単一なるものから多様なるものへ。そういう基本的な運動の方向性をまずは確認しておきたい。

人間も生命体の一員である以上、その方向性から自由ではない。好むと好まざるとに関わらず、人間存在はその流れの中に位置している。むしろ人間存在の内部にも多様性を求める生命体の必然が刻印されている。そう考えてもいいのではないだろうか。

視点を生物全体から人間世界という小さな領域に限ってみても、そこには一様なるものから多様なるものへの大きな動きが読みとれるように思う。

そもそも「社会」を作り出すことそのものが、多様性を求めることである。個体の世界の単一性にとどまるのならば、何も個を集団に束ねて「社会」など作る必要はない。しかし、人は社会を作り出すことによって、独自の生活様式である文化を作り出し、それを伝統として後の世代に継承してきた。それはおそらく人間の生存にも有利に働いてきたことだろう。

§

# 課題内容:
本文抜粋のうち、「視点を生物全体から人間世界と」を含む語句で始まり「有利に働いてきたことだろう。」で終わる部分を、一字一句変えずに書き写してもらえますか。

# データ行:

§

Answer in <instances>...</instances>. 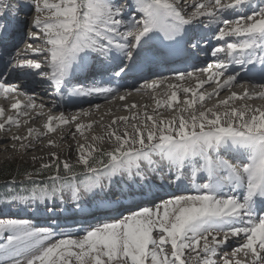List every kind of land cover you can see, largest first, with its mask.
<instances>
[{"label":"snow or ice","instance_id":"snow-or-ice-1","mask_svg":"<svg viewBox=\"0 0 264 264\" xmlns=\"http://www.w3.org/2000/svg\"><path fill=\"white\" fill-rule=\"evenodd\" d=\"M128 7L114 0H0V61L4 69L0 71V95L14 100L10 104L13 114L6 115L0 107V131L21 127V117H27L23 120L27 125L44 115L35 112L37 107H45L24 91L22 81L9 82L3 78L5 74L34 72L49 81L57 95L68 86L69 95L107 93L112 100L123 101L127 94L117 97L115 89L99 86L94 78L109 76V82L123 79L157 34L171 42L166 47L183 42L186 52L190 48L202 51L204 37L198 36L192 25L204 18V29L213 31L215 27L214 39L225 41L211 49L215 63L177 71L174 77L135 89L154 92L164 86L166 99L153 94L151 112L147 105L126 104L124 110L130 115L100 123L103 133L93 134L90 140L85 131H90L94 122L76 123L75 132L69 134H80L85 143L77 145L75 163L61 160L54 151L48 153L47 162L33 155V163L41 161L39 168L22 173L24 180L12 199L47 200L70 193L79 206L82 193L103 190L104 178L135 175L147 180L149 173L155 176L165 169L170 183L179 185L188 179L194 194L176 195L154 206L134 204L135 210L127 215L109 214L103 222L82 227V235L61 233L54 242L48 228L34 227L22 219H0V264H217L220 251H224L219 257L222 264H264V105L232 103L264 100V90L250 93L244 89L218 99L223 90L239 82V73L226 71L231 64L264 81V0H195L191 5L184 0H135L139 19L126 20ZM188 7L193 11L186 16L184 8ZM25 9L35 15L28 43L21 51L16 43L9 45L8 37L13 22L27 23L18 20V13ZM28 53L42 55L43 60L29 59ZM89 53L95 61L90 68L86 66ZM77 72H84L85 79L93 77L90 86L79 81L70 84ZM168 80L178 83H166ZM186 80L195 81L194 86H184ZM213 83L211 91L203 90ZM260 87L264 88V83ZM180 93L185 97L182 103ZM21 95L26 96V103L16 98ZM213 98L216 102L208 106ZM160 109L173 115L164 117ZM75 121L76 115L69 119L63 113H49L43 132L29 127L23 136L13 134L10 139L19 143L11 147L25 156L34 148L32 141ZM105 143L107 149L101 146ZM44 146L60 147L54 139ZM45 172L49 175L38 183L36 178ZM197 179L203 182L197 184ZM239 237L243 243L234 247L229 257L228 241ZM241 254L243 260L238 258Z\"/></svg>","mask_w":264,"mask_h":264},{"label":"bare ground","instance_id":"bare-ground-1","mask_svg":"<svg viewBox=\"0 0 264 264\" xmlns=\"http://www.w3.org/2000/svg\"><path fill=\"white\" fill-rule=\"evenodd\" d=\"M121 1L122 0H115L114 2L120 3ZM133 2L135 3V0H129V2L127 4H129L130 7H128L127 10L131 14V16L132 15L136 16ZM184 2H186L184 4L191 5L195 2V0H184ZM210 7H211V5H210ZM26 11H28V10L27 9L23 10V13H26ZM191 11H193V9L191 7L184 8V14L186 16L190 15ZM28 14H29V12L26 14L27 17H33L35 15L34 11L30 12L29 15ZM30 15H32V16H30ZM225 15L228 16L229 18L234 19V16H231L230 14H225ZM26 16H25V19L27 18ZM125 18L128 20L127 15H125ZM135 19H139V15L136 16ZM18 20L22 21L21 19H18ZM201 22H203V24H204L207 21H206V19L202 18ZM16 24L19 27H22V25H23L22 23H16ZM198 24L199 23L194 24V25H192V27L194 29H198V30H196L197 34H203L206 36L205 42H206V46H207L209 53H211V49L213 47L220 46V45H223L225 43V41H217L216 39H214V32L217 31L218 29H216L214 27L213 31H200L201 29L198 28ZM27 26H28V23H26V27ZM123 30H124V28L122 27L121 31H123ZM155 39H156V41L152 43V46H149L150 47L149 49H147L148 53H147V55H145V58H144L142 64H140L138 67L133 68V70L131 72H129L126 76H124L123 79H112L109 82V76H102L101 77V76L97 75L94 78L96 80V82L99 84V86L110 87L112 89H115L116 92L114 94L117 97L121 94H127V98L123 101L119 100L118 98L115 100H112L108 96L107 93H103V94H96V95L93 94L89 98H85V99L80 98V102L72 101V102H68L65 104L63 101H60V100L55 101L54 98H51V94L53 93L52 92L53 87L50 85V82L47 81L46 79L41 78L39 75L35 74L34 72L25 74L27 72V70H25V72H16V73H13L12 75L6 74L3 77L4 79H7L9 82L22 81L24 91L29 96H32L34 98L35 102H36V100H38L36 103L37 105L44 104L45 107L43 109H40L39 107H37L35 112H43L44 115H40L34 119H31L27 125L23 124V120L27 119V117H21L20 118L21 119V127L17 128L15 126H12L8 131H0V154H4V155L6 154L7 159L8 158L14 159L15 153L12 152V154H10V152L5 150V149L8 150V148H12L11 145L13 143H16L17 145L19 143V142L12 141L10 139L11 135L18 134V135L23 136V135H25L26 128H29V127L36 128L38 131L43 132L44 129H43L42 125L46 121L47 115L49 113L52 115H59V114L63 113L69 119L71 118V116L76 115L77 121L72 122L68 125L58 127L55 133H49L46 136L40 138L38 141H36V140L32 141V143L34 144V148L28 150L27 155H25V159L32 161L31 157L33 155H35L37 158L44 157L45 162H47L48 161V153L53 152L54 148L45 147L44 145L46 144V141L48 139H54L60 145V147L58 148L59 150L54 151V152H57L59 154V156L64 158V160L66 159L70 162H75L77 159L76 149H77L78 141L84 140V137H82L78 133L75 134L74 137L69 134V133L75 132V124L76 123L87 124L90 122H94L93 127H98L101 129L100 133L90 132V131L86 130L85 136H87L88 139L90 140L91 136L93 134L101 135L103 133L104 130L100 127V123H103L105 125L108 124L113 119L110 115H114V114L119 113V112L124 113V115H122V116L130 115L129 112L124 110V105H126V104L131 105L133 103H136L138 105H147L148 106L147 110L149 112H151L152 108L154 107V102L151 98L153 94H156L158 96V98L166 99V96H164L165 88L163 85L160 88H157L154 92H153V90H148L146 88H142L141 91L137 92L135 89L140 88L141 85H144L146 83H152L154 81H160L164 77H174L176 75L177 71H192L194 68H202V67H206L210 63H215L216 58H214V57L213 58L209 57L208 59H206L204 61H200V60H197L196 58H192L194 56L192 50L189 49V52L191 54H189V52H186L185 51L186 46L185 47L182 46V42L178 45H172L170 47H166V45L171 44V42L164 40L163 34H159V36H155ZM227 39L229 41H231L233 38H227ZM27 43H28V39L24 40L23 42H21L17 46L18 49L21 51L24 50ZM39 43H40V46H43L42 42H39ZM15 51H16V49H15ZM93 55L94 54L89 53V55L87 57L86 66L89 68L93 64H95V61L93 59ZM27 58H29V59L35 58L38 61L43 60L42 55L33 57L31 53H28ZM151 61L162 62V63L156 65V68L154 70H151L149 72H145V69L151 65V63H150ZM125 62L127 63V61H125ZM96 67L99 68V65H96ZM3 70L4 69L2 67L0 69V71H3ZM242 70L243 69H241L238 65L231 64V67H228V69L226 71L228 74H233V73H239ZM238 79H239L238 83H235L230 88L223 90L220 93V96L224 95V93H227L229 90H232V89L237 90L238 94L242 93L244 91V89H248L250 93L264 90V88H260V85L262 83H264V81H262V80H260L259 82H256L253 79H251L250 77L242 76V75H239ZM71 81L74 83L79 81L82 85L87 87V86H90V84L92 83L93 77L89 76L87 79H85V73L84 72H77L75 74V76L73 78H71ZM117 83H118V85L115 86L114 84H117ZM166 83H178V82H176L174 80H168V81H166ZM183 83H184V86H190V85L194 86L195 81L186 80ZM214 87H215L214 83L211 85H205L203 90L206 91L207 89L208 90L210 89L209 91H211L212 88H214ZM232 92H233V90H232ZM232 92H229V94H231ZM46 95H49L48 100L50 98H51V100H49V101L45 100L44 98ZM139 95H142L143 97H141ZM181 95H183V93L179 94V96H181ZM16 98L19 99L21 101V103L27 102L26 96L21 95V96H17ZM219 98L220 97H218V99ZM256 100H258V98L253 99V100H236L232 103L234 104V106H239V105L244 104V103L253 105V102H255ZM210 101H212V100H210ZM13 102H14L13 99H11V98L5 99L2 95H0V107H3L5 109L6 115L13 114L12 111L10 110V104ZM260 102L261 103H259L258 105H264V100L260 99ZM211 104L208 103L207 105L210 106ZM256 104L257 103H255V105ZM96 105H99L100 107L96 108L95 107ZM197 108L199 110V106H197ZM166 110L167 109H160L159 111L162 114ZM133 111H140V109H135ZM35 112H31L30 115L35 116ZM84 112H88L89 114L84 115L83 114ZM171 115H173V113H171V114L167 113L166 116H164V117H170ZM41 119H43L44 121L40 122ZM37 124L39 126H35ZM11 129H14V130H11ZM62 135L65 137V139H61ZM105 144H107V143H105ZM19 155H21V154H19ZM40 162L41 161L39 159H37V161L35 163L40 164ZM174 172H175V170H173V175H174ZM118 180L122 181L120 179V177ZM202 182L203 181L198 180L197 184L202 183ZM117 184H119V183L117 182ZM165 185L167 187H169L168 192L165 189H156V190H154L153 193L152 192H136V195L139 196L138 203L141 200H154V198L156 196H162V195H165L167 193H168V195L157 200V203L162 201V200L168 199L172 196H176V195L194 194V189H192L191 186L182 185V184L177 185L176 183H170V182H169V184H165ZM182 189H184L183 192L178 191V190H182ZM173 192H176V195L170 194ZM225 192H227V189H225ZM123 200L128 204V206L130 208L132 205H134V203L128 197H125ZM154 202H156V200ZM154 202H153V204H150L149 206H154ZM133 210H135V208ZM128 211H130V210H128ZM79 217H83V218L76 219L75 220L76 225L72 226V227H68V225H64V223H66L67 220H63L64 223H60V224H63V227H65V228L60 229V230H63V232H65V234L71 233V234L77 235V233L82 228V223H85L87 221L89 222V220H90L89 216H79ZM54 233H56V231ZM59 236H57V237H59ZM55 239L56 238H54L53 240H55ZM241 243H243L242 237L230 238V240L228 241V248H227V253H228L229 257H231L232 249ZM220 252H222V251H220ZM219 254L224 255V251H223V253H219ZM239 257H242V259ZM238 258L241 260L244 259L242 254L239 255ZM217 264H222V261L220 259H218Z\"/></svg>","mask_w":264,"mask_h":264},{"label":"rangeland","instance_id":"rangeland-1","mask_svg":"<svg viewBox=\"0 0 264 264\" xmlns=\"http://www.w3.org/2000/svg\"><path fill=\"white\" fill-rule=\"evenodd\" d=\"M134 3V2H133ZM186 3V2H184ZM135 4V3H134ZM128 8H126L125 10H127ZM29 11H26L25 13V16L26 14L28 13ZM30 14V12H29ZM28 14V15H29ZM135 14L136 15H139L136 11H135ZM125 15H127V13H125ZM31 16V15H30ZM134 15L130 16V19H133L135 17H133ZM24 17V16H23ZM27 17V16H26ZM30 19V17H29ZM127 20V19H126ZM23 78V77H22ZM24 79V78H23ZM208 90V89H207ZM206 90V91H207ZM210 90V89H209ZM208 90V91H209ZM233 92H238L237 90L235 89H232ZM232 90H227L226 92L227 93H224V95L226 94L228 96L229 92H232ZM143 95V94H142ZM142 95H139L141 97H143ZM221 95L219 96L220 98L219 99H223L226 97V95ZM49 95H46L44 99H47ZM184 96L181 95L179 96V100H183ZM185 99V98H184ZM216 99L217 98H214L212 99V101H208L207 104H213L216 102ZM38 100H36L35 103H37ZM257 101V102H256ZM255 102H253V106H256L258 105L260 102V99L256 100ZM259 101V102H258ZM255 103H257L255 105ZM167 113H172V111H169V110H166L165 112L162 113L163 116H166ZM124 115V113L122 112H119V113H116L114 115H110L112 118L113 117H119V116H122ZM44 121L43 119L40 120V122ZM35 126H39L38 124L35 125ZM11 130H14V129H11ZM101 129L98 128V127H93L90 132H96V133H100ZM77 139V138H76ZM80 143H85V140H79L78 141V144ZM102 147L104 148H108L109 145L107 144H103L101 145ZM59 149L58 148H54V151H58ZM8 152H10V154L15 153V158L14 159H10L8 158L7 159V156L6 154H0V170L2 168H7V167H14V168H18V167H24L26 170L28 171H31L33 169H36V168H39V165L40 164H36V163H33L32 161H29L27 159H25V156H21L19 155L20 153H17L16 151H13L12 148H8L7 150ZM17 155V156H16ZM19 155V156H18ZM78 155V154H77ZM60 159L61 160H64L63 157L60 156ZM72 163H75V162H72ZM54 171V170H53ZM46 174H49L48 172H45ZM61 174H63V170H62V166H61ZM45 175V174H44ZM38 179H40V177H38ZM51 182V181H49ZM109 182V179L108 178H104L102 180V184H105ZM0 189H6V190H10L9 187H5V188H0ZM169 189V188H168ZM166 190V189H165ZM95 189L92 190V192H94ZM92 192H89L88 195H84L83 193L81 194L80 196V200H79V204L81 203V201H84L85 198H87V196H89L90 199H94L95 201L99 199L98 197V192L96 191L95 192V195L92 194ZM17 192H13V194H10V193H3V192H0V219H22V220H27L29 221L30 224H32L34 227H37V228H40L42 227L41 225H34L35 221H33V218L35 216H39L41 214V212L43 211H48L49 214H45L43 212V214L47 215L49 218H59L61 215H64V214H67V213H75V212H86L88 211V209L86 208V206H77L76 202H74L71 197H70V193H64L63 196H60V195H57L55 198H52V199H47V200H37V201H33L31 199H26V200H20V201H13L12 197L16 195ZM10 194V195H9ZM171 195H176V192H173V193H170ZM100 195H104V192L103 191H100ZM173 197V196H172ZM170 197V198H172ZM169 199V198H168ZM31 200V201H30ZM158 200V199H156ZM30 201V203H29ZM114 200L110 201L109 200V203L113 202ZM68 208V209H75L74 211H66L65 209ZM49 209H51V211H49ZM22 210H25L26 211V214L27 215H32L30 219H25L26 218V215H23V214H20V212ZM104 221V220H103ZM103 221H100V222H103ZM45 228V227H44ZM50 230V229H49ZM53 234V239L54 238H60V234L62 233V230H56V233H54L55 229H52L50 230ZM58 232V233H57ZM60 233V234H59ZM65 234V233H64ZM83 234V233H82ZM81 234V235H82ZM59 236V237H57ZM3 238H0V242H2ZM54 242V240H53ZM168 250L170 251V246H168ZM221 253V252H219ZM218 260V259H217Z\"/></svg>","mask_w":264,"mask_h":264},{"label":"trees","instance_id":"trees-1","mask_svg":"<svg viewBox=\"0 0 264 264\" xmlns=\"http://www.w3.org/2000/svg\"><path fill=\"white\" fill-rule=\"evenodd\" d=\"M54 170V169H53ZM26 169L22 167L14 168V167H7L2 168L0 170V186H6L12 188L11 190L18 189L20 187V182L24 180V176L22 175L23 172H25ZM44 176H41L40 179H37V182H41L45 179V177L49 174L44 173ZM16 181L15 185H12L10 181L12 180ZM47 183L50 185L51 182L47 181ZM12 192V191H11Z\"/></svg>","mask_w":264,"mask_h":264}]
</instances>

§

# 解答例:
視点を生物全体から人間世界という小さな領域に限ってみても、そこには一様なるものから多様なるものへの大きな動きが読みとれるように思う。

そもそも「社会」を作り出すことそのものが、多様性を求めることである。個体の世界の単一性にとどまるのならば、何も個を集団に束ねて「社会」など作る必要はない。しかし、人は社会を作り出すことによって、独自の生活様式である文化を作り出し、それを伝統として後の世代に継承してきた。それはおそらく人間の生存にも有利に働いてきたことだろう。